** INPUT RECORDS follows **

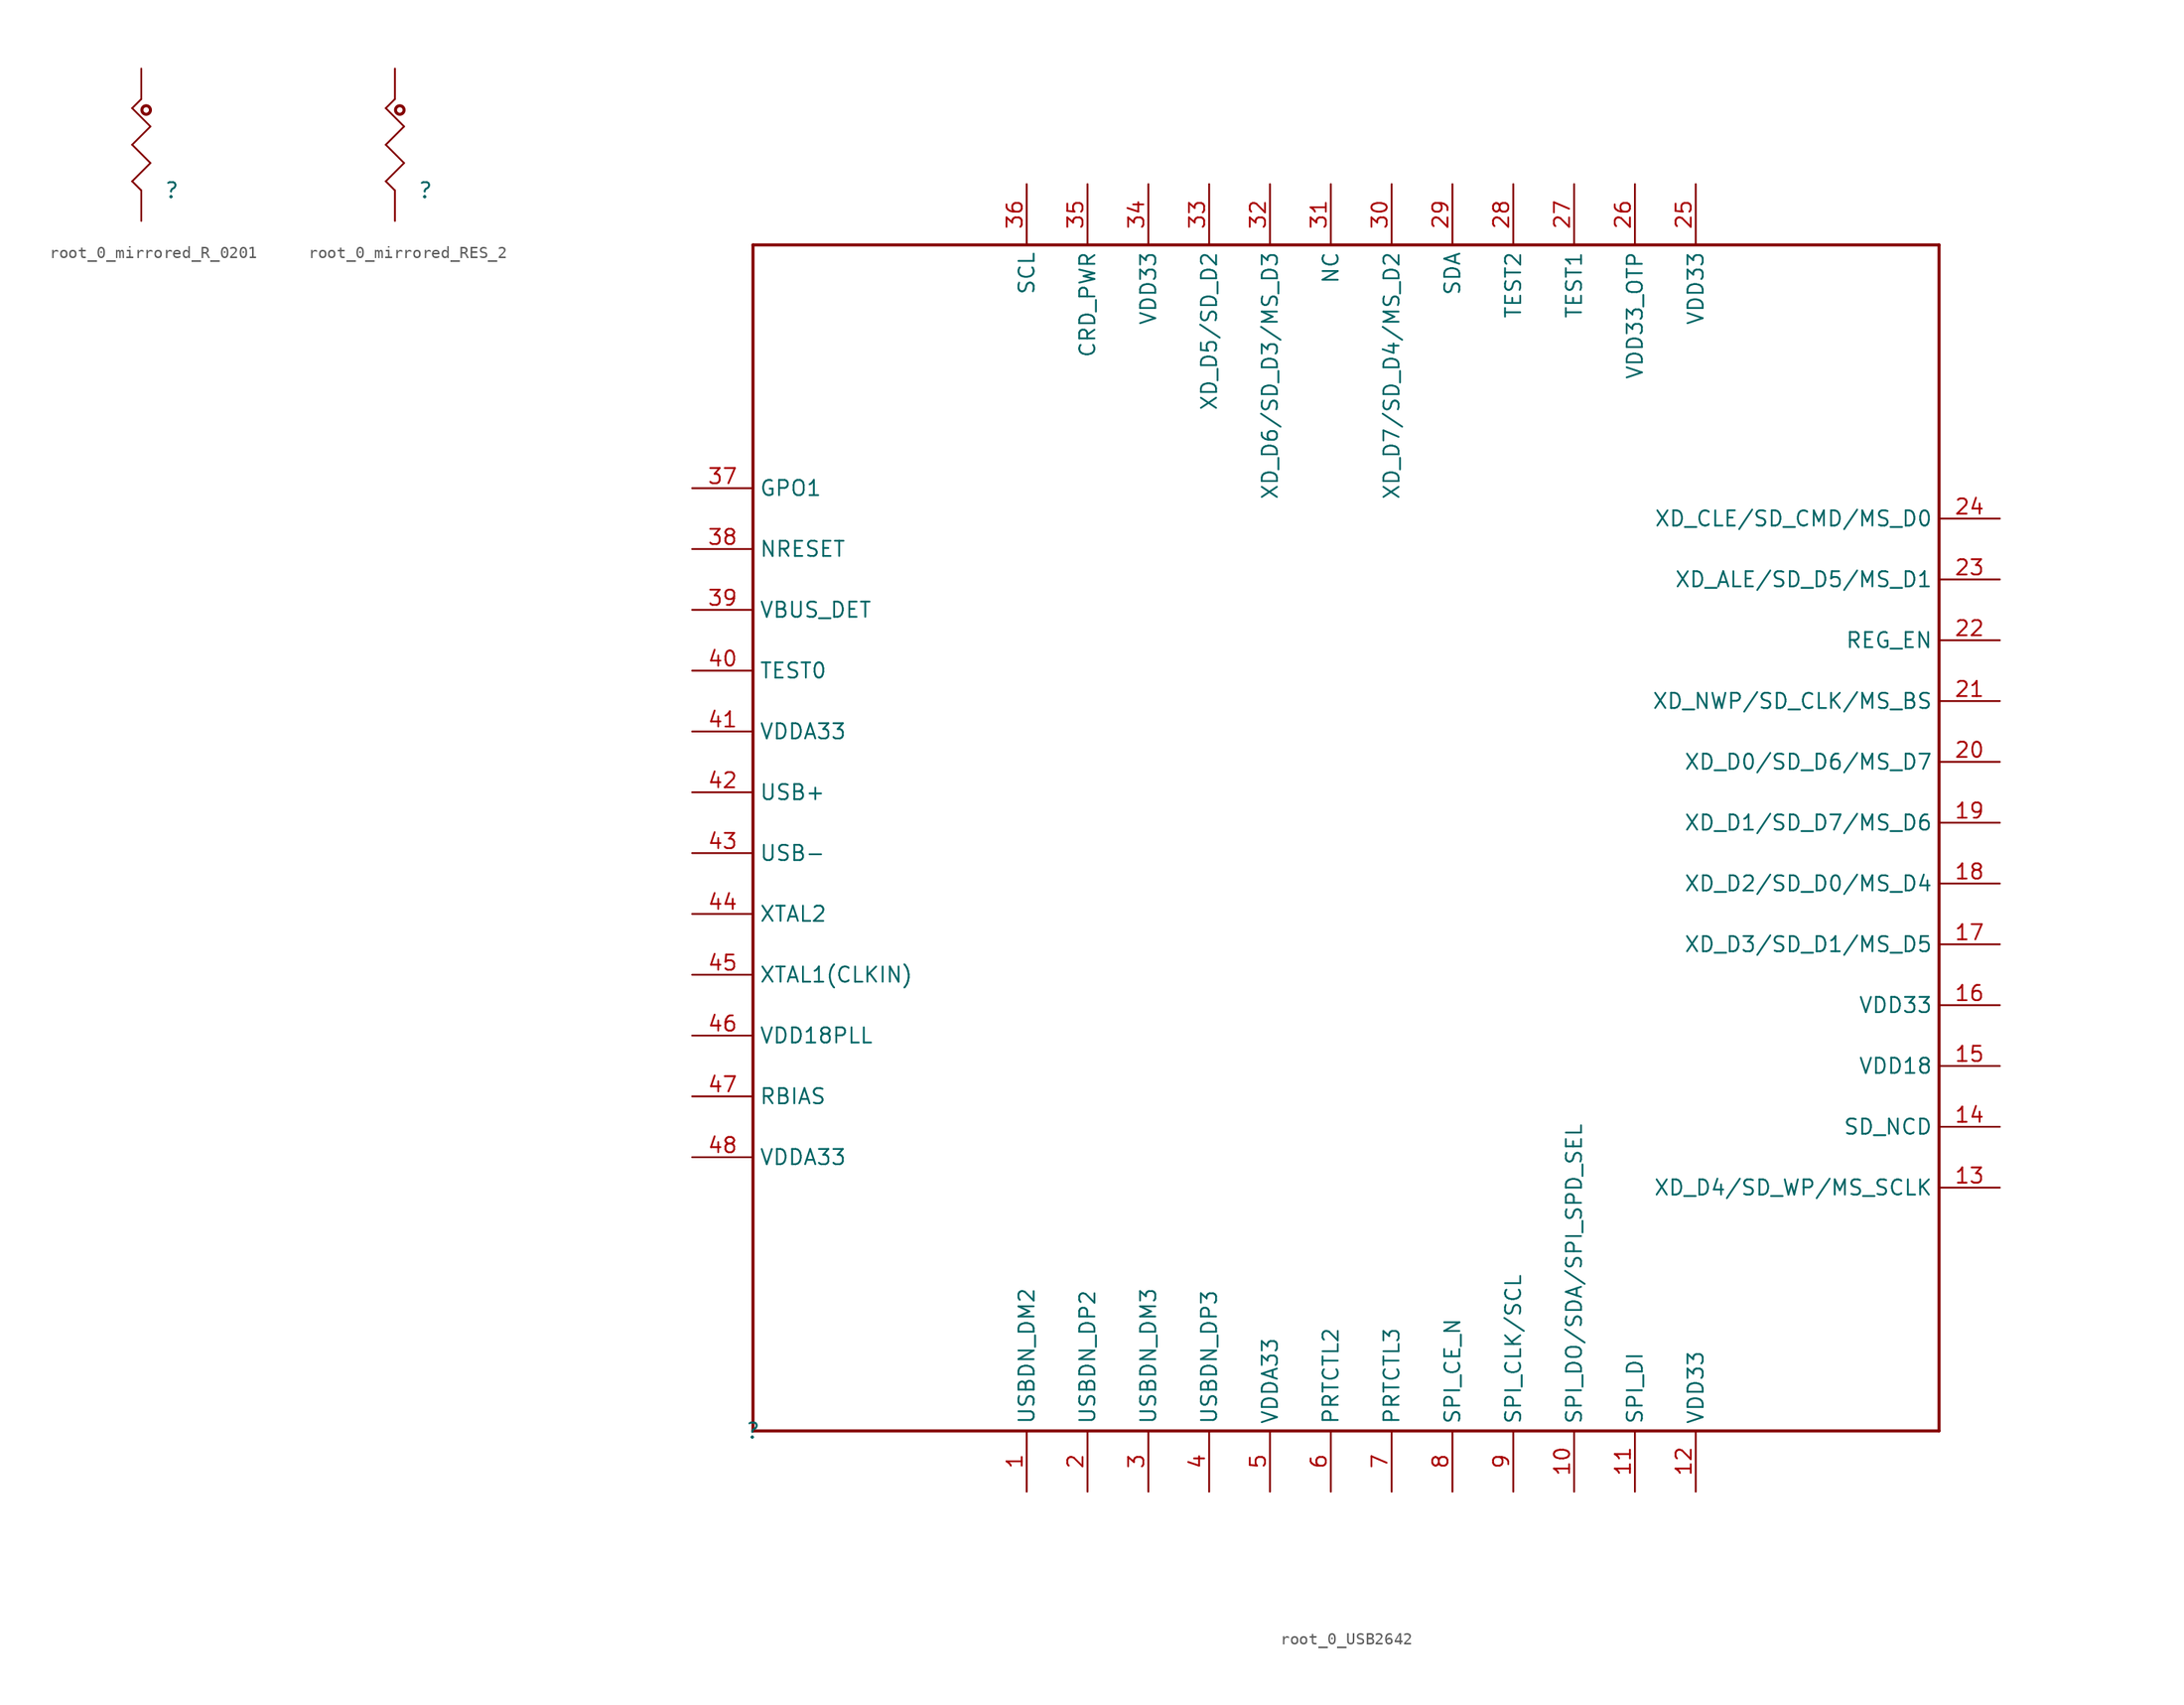
<source format=kicad_sym>
(kicad_symbol_lib
  (version 20220914)
  (generator kicad_symbol_editor)
  (symbol "root_0_mirrored_R_0201"
    (property "Reference" ""
      (at 0 0 0)
      (effects (font (size 1.27 1.27))))
    (property "Value" ""
      (at 0 0 0)
      (effects (font (size 1.27 1.27))))
    (symbol "root_0_mirrored_R_0201_1_0"
      (circle (center -2.134 6.706) (radius 0.356) (stroke (width 0.254) (type solid)) (fill (type none)))
      (polyline (pts (xy -3.302 0.762) (xy -2.54 0)) (stroke (width 0) (type solid)) (fill (type none)))
      (polyline (pts (xy -3.302 3.81) (xy -1.778 2.286)) (stroke (width 0) (type solid)) (fill (type none)))
      (polyline (pts (xy -3.302 6.858) (xy -1.778 5.334)) (stroke (width 0) (type solid)) (fill (type none)))
      (polyline (pts (xy -2.54 7.62) (xy -3.302 6.858)) (stroke (width 0) (type solid)) (fill (type none)))
      (polyline (pts (xy -1.778 2.286) (xy -3.302 0.762)) (stroke (width 0) (type solid)) (fill (type none)))
      (polyline (pts (xy -1.778 5.334) (xy -3.302 3.81)) (stroke (width 0) (type solid)) (fill (type none)))
      (pin passive line (at -2.54 10.16 270) (length 2.54) (name "1" (effects (font (size 0 0)))) (number "1" (effects (font (size 0 0)))))
      (pin passive line (at -2.54 -2.54 90) (length 2.54) (name "2" (effects (font (size 0 0)))) (number "2" (effects (font (size 0 0)))))))
  (symbol "root_0_mirrored_RES_2"
    (property "Reference" ""
      (at 0 0 0)
      (effects (font (size 1.27 1.27))))
    (property "Value" ""
      (at 0 0 0)
      (effects (font (size 1.27 1.27))))
    (symbol "root_0_mirrored_RES_2_1_0"
      (circle (center -2.134 6.706) (radius 0.356) (stroke (width 0.254) (type solid)) (fill (type none)))
      (polyline (pts (xy -3.302 0.762) (xy -2.54 0)) (stroke (width 0) (type solid)) (fill (type none)))
      (polyline (pts (xy -3.302 3.81) (xy -1.778 2.286)) (stroke (width 0) (type solid)) (fill (type none)))
      (polyline (pts (xy -3.302 6.858) (xy -1.778 5.334)) (stroke (width 0) (type solid)) (fill (type none)))
      (polyline (pts (xy -2.54 7.62) (xy -3.302 6.858)) (stroke (width 0) (type solid)) (fill (type none)))
      (polyline (pts (xy -1.778 2.286) (xy -3.302 0.762)) (stroke (width 0) (type solid)) (fill (type none)))
      (polyline (pts (xy -1.778 5.334) (xy -3.302 3.81)) (stroke (width 0) (type solid)) (fill (type none)))
      (pin passive line (at -2.54 10.16 270) (length 2.54) (name "1" (effects (font (size 0 0)))) (number "1" (effects (font (size 0 0)))))
      (pin passive line (at -2.54 -2.54 90) (length 2.54) (name "2" (effects (font (size 0 0)))) (number "2" (effects (font (size 0 0)))))))
  (symbol "root_0_USB2642"
    (property "Reference" ""
      (at 0 0 0)
      (effects (font (size 1.27 1.27))))
    (property "Value" ""
      (at 0 0 0)
      (effects (font (size 1.27 1.27))))
    (symbol "root_0_USB2642_1_0"
      (polyline (pts (xy 0 0) (xy 99.06 0)) (stroke (width 0.254) (type solid)) (fill (type none)))
      (polyline (pts (xy 0 99.06) (xy 0 0)) (stroke (width 0.254) (type solid)) (fill (type none)))
      (polyline (pts (xy 99.06 0) (xy 99.06 99.06)) (stroke (width 0.254) (type solid)) (fill (type none)))
      (polyline (pts (xy 99.06 99.06) (xy 0 99.06)) (stroke (width 0.254) (type solid)) (fill (type none)))
      (pin passive line (at 22.86 -5.08 90) (length 5.08) (name "USBDN_DM2" (effects (font (size 1.27 1.27)))) (number "1" (effects (font (size 1.27 1.27)))))
      (pin passive line (at 68.58 -5.08 90) (length 5.08) (name "SPI_DO/SDA/SPI_SPD_SEL" (effects (font (size 1.27 1.27)))) (number "10" (effects (font (size 1.27 1.27)))))
      (pin passive line (at 73.66 -5.08 90) (length 5.08) (name "SPI_DI" (effects (font (size 1.27 1.27)))) (number "11" (effects (font (size 1.27 1.27)))))
      (pin passive line (at 78.74 -5.08 90) (length 5.08) (name "VDD33" (effects (font (size 1.27 1.27)))) (number "12" (effects (font (size 1.27 1.27)))))
      (pin passive line (at 104.14 20.32 180) (length 5.08) (name "XD_D4/SD_WP/MS_SCLK" (effects (font (size 1.27 1.27)))) (number "13" (effects (font (size 1.27 1.27)))))
      (pin passive line (at 104.14 25.4 180) (length 5.08) (name "SD_NCD" (effects (font (size 1.27 1.27)))) (number "14" (effects (font (size 1.27 1.27)))))
      (pin passive line (at 104.14 30.48 180) (length 5.08) (name "VDD18" (effects (font (size 1.27 1.27)))) (number "15" (effects (font (size 1.27 1.27)))))
      (pin passive line (at 104.14 35.56 180) (length 5.08) (name "VDD33" (effects (font (size 1.27 1.27)))) (number "16" (effects (font (size 1.27 1.27)))))
      (pin passive line (at 104.14 40.64 180) (length 5.08) (name "XD_D3/SD_D1/MS_D5" (effects (font (size 1.27 1.27)))) (number "17" (effects (font (size 1.27 1.27)))))
      (pin passive line (at 104.14 45.72 180) (length 5.08) (name "XD_D2/SD_D0/MS_D4" (effects (font (size 1.27 1.27)))) (number "18" (effects (font (size 1.27 1.27)))))
      (pin passive line (at 104.14 50.8 180) (length 5.08) (name "XD_D1/SD_D7/MS_D6" (effects (font (size 1.27 1.27)))) (number "19" (effects (font (size 1.27 1.27)))))
      (pin passive line (at 27.94 -5.08 90) (length 5.08) (name "USBDN_DP2" (effects (font (size 1.27 1.27)))) (number "2" (effects (font (size 1.27 1.27)))))
      (pin passive line (at 104.14 55.88 180) (length 5.08) (name "XD_D0/SD_D6/MS_D7" (effects (font (size 1.27 1.27)))) (number "20" (effects (font (size 1.27 1.27)))))
      (pin passive line (at 104.14 60.96 180) (length 5.08) (name "XD_NWP/SD_CLK/MS_BS" (effects (font (size 1.27 1.27)))) (number "21" (effects (font (size 1.27 1.27)))))
      (pin passive line (at 104.14 66.04 180) (length 5.08) (name "REG_EN" (effects (font (size 1.27 1.27)))) (number "22" (effects (font (size 1.27 1.27)))))
      (pin passive line (at 104.14 71.12 180) (length 5.08) (name "XD_ALE/SD_D5/MS_D1" (effects (font (size 1.27 1.27)))) (number "23" (effects (font (size 1.27 1.27)))))
      (pin passive line (at 104.14 76.2 180) (length 5.08) (name "XD_CLE/SD_CMD/MS_D0" (effects (font (size 1.27 1.27)))) (number "24" (effects (font (size 1.27 1.27)))))
      (pin passive line (at 78.74 104.14 270) (length 5.08) (name "VDD33" (effects (font (size 1.27 1.27)))) (number "25" (effects (font (size 1.27 1.27)))))
      (pin passive line (at 73.66 104.14 270) (length 5.08) (name "VDD33_OTP" (effects (font (size 1.27 1.27)))) (number "26" (effects (font (size 1.27 1.27)))))
      (pin passive line (at 68.58 104.14 270) (length 5.08) (name "TEST1" (effects (font (size 1.27 1.27)))) (number "27" (effects (font (size 1.27 1.27)))))
      (pin passive line (at 63.5 104.14 270) (length 5.08) (name "TEST2" (effects (font (size 1.27 1.27)))) (number "28" (effects (font (size 1.27 1.27)))))
      (pin passive line (at 58.42 104.14 270) (length 5.08) (name "SDA" (effects (font (size 1.27 1.27)))) (number "29" (effects (font (size 1.27 1.27)))))
      (pin passive line (at 33.02 -5.08 90) (length 5.08) (name "USBDN_DM3" (effects (font (size 1.27 1.27)))) (number "3" (effects (font (size 1.27 1.27)))))
      (pin passive line (at 53.34 104.14 270) (length 5.08) (name "XD_D7/SD_D4/MS_D2" (effects (font (size 1.27 1.27)))) (number "30" (effects (font (size 1.27 1.27)))))
      (pin passive line (at 48.26 104.14 270) (length 5.08) (name "NC" (effects (font (size 1.27 1.27)))) (number "31" (effects (font (size 1.27 1.27)))))
      (pin passive line (at 43.18 104.14 270) (length 5.08) (name "XD_D6/SD_D3/MS_D3" (effects (font (size 1.27 1.27)))) (number "32" (effects (font (size 1.27 1.27)))))
      (pin passive line (at 38.1 104.14 270) (length 5.08) (name "XD_D5/SD_D2" (effects (font (size 1.27 1.27)))) (number "33" (effects (font (size 1.27 1.27)))))
      (pin passive line (at 33.02 104.14 270) (length 5.08) (name "VDD33" (effects (font (size 1.27 1.27)))) (number "34" (effects (font (size 1.27 1.27)))))
      (pin passive line (at 27.94 104.14 270) (length 5.08) (name "CRD_PWR" (effects (font (size 1.27 1.27)))) (number "35" (effects (font (size 1.27 1.27)))))
      (pin passive line (at 22.86 104.14 270) (length 5.08) (name "SCL" (effects (font (size 1.27 1.27)))) (number "36" (effects (font (size 1.27 1.27)))))
      (pin passive line (at -5.08 78.74 0) (length 5.08) (name "GPO1" (effects (font (size 1.27 1.27)))) (number "37" (effects (font (size 1.27 1.27)))))
      (pin passive line (at -5.08 73.66 0) (length 5.08) (name "NRESET" (effects (font (size 1.27 1.27)))) (number "38" (effects (font (size 1.27 1.27)))))
      (pin passive line (at -5.08 68.58 0) (length 5.08) (name "VBUS_DET" (effects (font (size 1.27 1.27)))) (number "39" (effects (font (size 1.27 1.27)))))
      (pin passive line (at 38.1 -5.08 90) (length 5.08) (name "USBDN_DP3" (effects (font (size 1.27 1.27)))) (number "4" (effects (font (size 1.27 1.27)))))
      (pin passive line (at -5.08 63.5 0) (length 5.08) (name "TEST0" (effects (font (size 1.27 1.27)))) (number "40" (effects (font (size 1.27 1.27)))))
      (pin passive line (at -5.08 58.42 0) (length 5.08) (name "VDDA33" (effects (font (size 1.27 1.27)))) (number "41" (effects (font (size 1.27 1.27)))))
      (pin passive line (at -5.08 53.34 0) (length 5.08) (name "USB+" (effects (font (size 1.27 1.27)))) (number "42" (effects (font (size 1.27 1.27)))))
      (pin passive line (at -5.08 48.26 0) (length 5.08) (name "USB-" (effects (font (size 1.27 1.27)))) (number "43" (effects (font (size 1.27 1.27)))))
      (pin passive line (at -5.08 43.18 0) (length 5.08) (name "XTAL2" (effects (font (size 1.27 1.27)))) (number "44" (effects (font (size 1.27 1.27)))))
      (pin passive line (at -5.08 38.1 0) (length 5.08) (name "XTAL1(CLKIN)" (effects (font (size 1.27 1.27)))) (number "45" (effects (font (size 1.27 1.27)))))
      (pin passive line (at -5.08 33.02 0) (length 5.08) (name "VDD18PLL" (effects (font (size 1.27 1.27)))) (number "46" (effects (font (size 1.27 1.27)))))
      (pin passive line (at -5.08 27.94 0) (length 5.08) (name "RBIAS" (effects (font (size 1.27 1.27)))) (number "47" (effects (font (size 1.27 1.27)))))
      (pin passive line (at -5.08 22.86 0) (length 5.08) (name "VDDA33" (effects (font (size 1.27 1.27)))) (number "48" (effects (font (size 1.27 1.27)))))
      (pin passive line (at 43.18 -5.08 90) (length 5.08) (name "VDDA33" (effects (font (size 1.27 1.27)))) (number "5" (effects (font (size 1.27 1.27)))))
      (pin passive line (at 48.26 -5.08 90) (length 5.08) (name "PRTCTL2" (effects (font (size 1.27 1.27)))) (number "6" (effects (font (size 1.27 1.27)))))
      (pin passive line (at 53.34 -5.08 90) (length 5.08) (name "PRTCTL3" (effects (font (size 1.27 1.27)))) (number "7" (effects (font (size 1.27 1.27)))))
      (pin passive line (at 58.42 -5.08 90) (length 5.08) (name "SPI_CE_N" (effects (font (size 1.27 1.27)))) (number "8" (effects (font (size 1.27 1.27)))))
      (pin passive line (at 63.5 -5.08 90) (length 5.08) (name "SPI_CLK/SCL" (effects (font (size 1.27 1.27)))) (number "9" (effects (font (size 1.27 1.27))))))))
</source>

** End of INPUT RECORDS **

* _EXERCISE_: Would you please repeat exactly the lines above, starting at the line with "(pin passive line (at -5.08 22.86" and stopping at the line with "(pin passive line (at 63.5 -5.08", both included?

* _THE COMPLETED TASK_:
      (pin passive line (at -5.08 22.86 0) (length 5.08) (name "VDDA33" (effects (font (size 1.27 1.27)))) (number "48" (effects (font (size 1.27 1.27)))))
      (pin passive line (at 43.18 -5.08 90) (length 5.08) (name "VDDA33" (effects (font (size 1.27 1.27)))) (number "5" (effects (font (size 1.27 1.27)))))
      (pin passive line (at 48.26 -5.08 90) (length 5.08) (name "PRTCTL2" (effects (font (size 1.27 1.27)))) (number "6" (effects (font (size 1.27 1.27)))))
      (pin passive line (at 53.34 -5.08 90) (length 5.08) (name "PRTCTL3" (effects (font (size 1.27 1.27)))) (number "7" (effects (font (size 1.27 1.27)))))
      (pin passive line (at 58.42 -5.08 90) (length 5.08) (name "SPI_CE_N" (effects (font (size 1.27 1.27)))) (number "8" (effects (font (size 1.27 1.27)))))
      (pin passive line (at 63.5 -5.08 90) (length 5.08) (name "SPI_CLK/SCL" (effects (font (size 1.27 1.27)))) (number "9" (effects (font (size 1.27 1.27))))))))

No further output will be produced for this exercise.